The River Valley Local School District approved staffers to carry on campus to prevent schools from being “soft-targets,” according to the Marion Star.

“Our schools will no longer be soft targets and unprotected,” Superintendent Adam Wickham said, according to the Marion Star. “Most active-shooter events occur in areas of ‘gun-free zones’ or with minimal safety measures in place. We want to ensure our schools will not be soft targets.”

“As a rural community, response times can often be minutes away in the event of an active shooter,” the statement reportedly continued. “The use of armed staff in our building can potentially save lives by providing a more immediate response to the threat. Recent school shootings such as in Nashville, Uvalde and Parkland clearly show that the quicker the response time, the more likely you are to potentially save lives.” (RELATED: Male Teen Who Identifies As ‘Lilly’ Arrested For Threatening To Shoot Up School After Police Find Manifesto: Affidavit)

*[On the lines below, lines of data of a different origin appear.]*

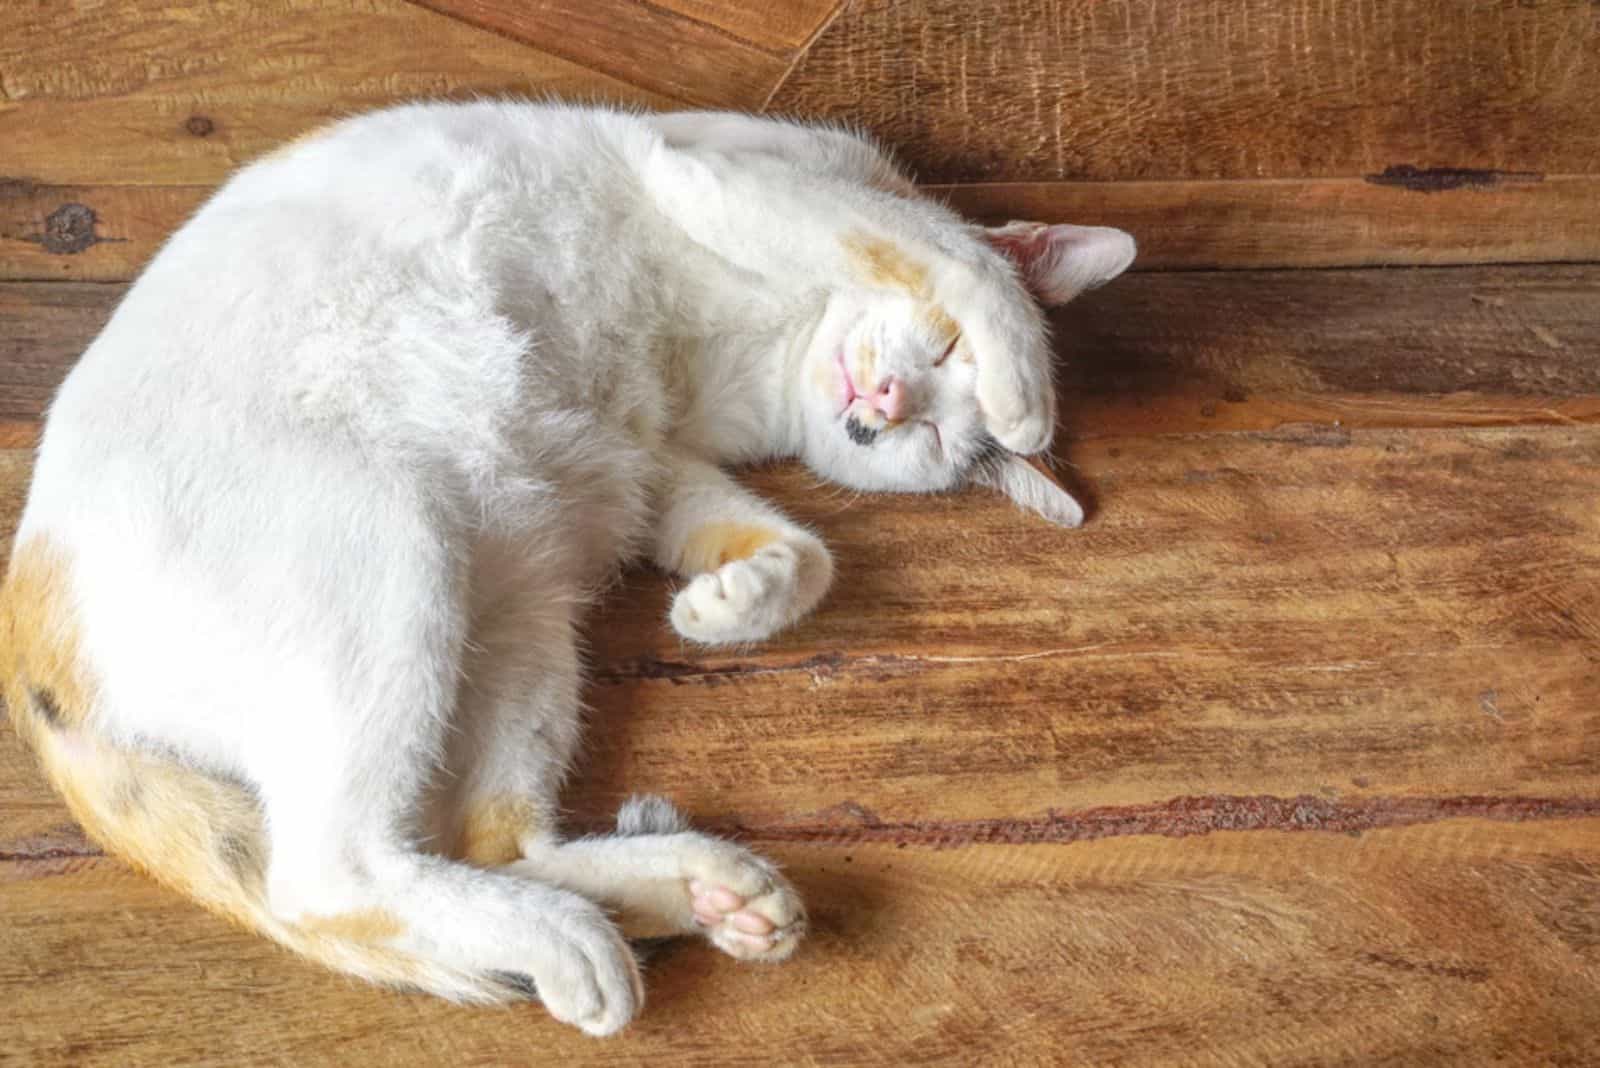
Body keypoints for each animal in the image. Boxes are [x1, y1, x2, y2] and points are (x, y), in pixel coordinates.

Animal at [0, 99, 1139, 1036]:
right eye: (945, 367)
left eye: (937, 443)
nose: (883, 410)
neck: (766, 361)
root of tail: (34, 656)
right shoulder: (732, 175)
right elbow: (947, 253)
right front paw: (1026, 375)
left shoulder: (651, 460)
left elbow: (801, 550)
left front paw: (733, 600)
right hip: (395, 545)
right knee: (328, 875)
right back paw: (581, 934)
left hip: (527, 589)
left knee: (485, 842)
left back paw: (700, 890)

Wickham said the district’s two elementary schools, one middle school and one high school will have an armed staff member along with a resource officer from the Marion County Sheriff’s Office on site.

Republican Ohio Gov. Mike DeWine signed a law in June that permitted school districts in the state to authorize teachers and staff to carry in the classrooms once they have received 24 hours of training. Wickham said the district would require more training than the state minimum, according to  the report.

The school board had previously given the district the green light for armed staff during the 2020-2021 school year but the law was suspended pending the state’s Supreme Court ruling. The state then released training guidance in December. Wickham reportedly said he reintroduced the use of armed staff to the board during a January meeting.